◆ What you need to do
Do the numbered statements below agree with the podcast transcript? For each, answer yes or no and quote the words of the transcript that decide it.
1. Revenue Collective takes the name Pavilion as of June 22nd.
2. Pavilion has crossed 10,000 members.
3. The analyst community is meant for people in their first five years of work.

◆ Selected text
══════════════════════════════

Show Introduction [00:10]

Sam Jacobs: Hey everybody, it’s Sam Jacobs. Welcome to the Sales Hacker podcast. Today is a unique show and it’s a unique show because I’m the guest. Max Altschuler, my good friend, the founder of Sales Hacker, is the person who interviews me. And we talk about the announcements that we have today… first and foremost of which is that my company Revenue Collective is becoming a new company, it’s called Pavilion. We talk about what that means and why.

Before we get there we want to thank our sponsors.

We have three sponsors. The first is Outreach, a longtime sponsor of this podcast. They just launched a new way to learn Outreach, and Outreach is the place to learn how Outreach does outreach. Head to Outreach.io to see what they’ve got going on.

The podcast is also sponsored by my company Pavilion, formerly Revenue Collective. Pavilion is the key to getting more out of your career. Our private membership connects you with a network of thousands of like-minded peers and resources, where you can tap into leadership opportunities, training, mentorship, and other services made for high-growth leaders like you. Unlock your professional potential with the Pavilion membership. Go to joinpavilion.com.

And finally LinkedIn. Today’s virtual selling environment demands a new kind of approach, one that prioritizes the buyer above all else. Find new ways to connect with your buyers virtually with LinkedIn Sales Navigator. You can learn more or request a free demo at business.linkedin.com/sales-solutions.

Without further ado, let’s listen to my conversation with Max Altschuler.

Announcing Pavilion [3:57]

Sam Jacobs: I’m the guest because we’ve got some big announcements at my company. I finagled through a complex negotiation with you and the team at Sales Hacker, an opportunity where I could basically be the guest for once and not just be the interviewer.

Max Altschuler: I love it. So let’s not keep people waiting, what are we announcing?

Sam Jacobs: All right, so we’re announcing a lot. The first is that as of today, June 22nd, the company Revenue Collective will no longer be called Revenue Collective; instead, we will be called Pavilion. As a consequence of being called Pavilion, we are expanding our original mission, which was to help our members who were our sales, marketing, and customer success executives, meaning revenue members, revenue people, help those people unlock and achieve their professional potential. We’re now going to do that for essentially any operating professional. Any person at a company that wants to achieve their career goals, we want to enable them to do that. And so with Pavilion, we’re also announcing a new finance Pavilion, a sales Pavilion, and marketing Pavilion, and we will have pavilions for every functional area.

As part of that, we’re announcing the acquisition of two communities to enhance the Pavilion membership. One of them is a community called FinOps focused on finance and operations professionals. The other is a community that will power our new Pavilion focused on people in their first five years of work. So we’re actually acquiring SDRDefenders and the five co-founders there, and they are going to serve as the atomic unit from which our new Pavilion analyst community emerges. So Pavilion’s going to have three layers of seniority. There’s going to be an analyst community for people in their first five years of work, an associate community for people from five years to VP, and an executive community for people that are VP and above. We are also announcing that we’ve officially crossed 5,000 members.

The origin story of Revenue Collective [7:00]

Max Altschuler: That is a lot, congratulations. I also want to backtrack. I want to go way back to the beginning, how did the Revenue Collective get started?

══════════════════════════════

◆ Recorded information
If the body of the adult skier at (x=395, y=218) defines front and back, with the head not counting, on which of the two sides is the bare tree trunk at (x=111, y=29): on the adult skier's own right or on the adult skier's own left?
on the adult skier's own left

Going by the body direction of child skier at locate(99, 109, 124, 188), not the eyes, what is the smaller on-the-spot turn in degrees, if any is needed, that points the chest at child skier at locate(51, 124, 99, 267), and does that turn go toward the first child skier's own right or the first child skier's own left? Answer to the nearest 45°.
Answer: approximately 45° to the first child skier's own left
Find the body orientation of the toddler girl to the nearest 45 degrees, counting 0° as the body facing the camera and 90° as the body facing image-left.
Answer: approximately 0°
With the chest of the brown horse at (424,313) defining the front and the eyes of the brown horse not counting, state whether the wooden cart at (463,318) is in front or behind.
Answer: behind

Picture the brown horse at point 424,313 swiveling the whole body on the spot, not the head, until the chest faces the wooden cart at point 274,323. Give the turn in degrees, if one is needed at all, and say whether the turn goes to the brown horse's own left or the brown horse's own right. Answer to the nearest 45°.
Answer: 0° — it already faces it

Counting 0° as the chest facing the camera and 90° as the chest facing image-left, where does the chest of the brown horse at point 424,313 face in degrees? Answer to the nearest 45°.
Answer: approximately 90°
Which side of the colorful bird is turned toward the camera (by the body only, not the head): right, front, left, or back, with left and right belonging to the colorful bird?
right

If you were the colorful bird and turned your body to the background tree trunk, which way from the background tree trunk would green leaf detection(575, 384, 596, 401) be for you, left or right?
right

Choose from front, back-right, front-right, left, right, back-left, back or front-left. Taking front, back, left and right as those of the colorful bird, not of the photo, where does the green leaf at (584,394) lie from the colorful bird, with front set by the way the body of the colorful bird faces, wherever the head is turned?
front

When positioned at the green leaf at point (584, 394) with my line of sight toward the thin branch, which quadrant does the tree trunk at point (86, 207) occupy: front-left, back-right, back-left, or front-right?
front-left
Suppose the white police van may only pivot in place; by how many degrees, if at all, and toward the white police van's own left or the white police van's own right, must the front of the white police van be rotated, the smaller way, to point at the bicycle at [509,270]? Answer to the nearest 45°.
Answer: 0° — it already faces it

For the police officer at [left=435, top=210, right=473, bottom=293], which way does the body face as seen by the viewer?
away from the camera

══════════════════════════════

◆ Answer for the task
1. Yes: "as of today, June 22nd, the company Revenue Collective will no longer be called Revenue Collective; instead, we will be called Pavilion"
2. No: "We are also announcing that we’ve officially crossed 5,000 members."
3. Yes: "There’s going to be an analyst community for people in their first five years of work"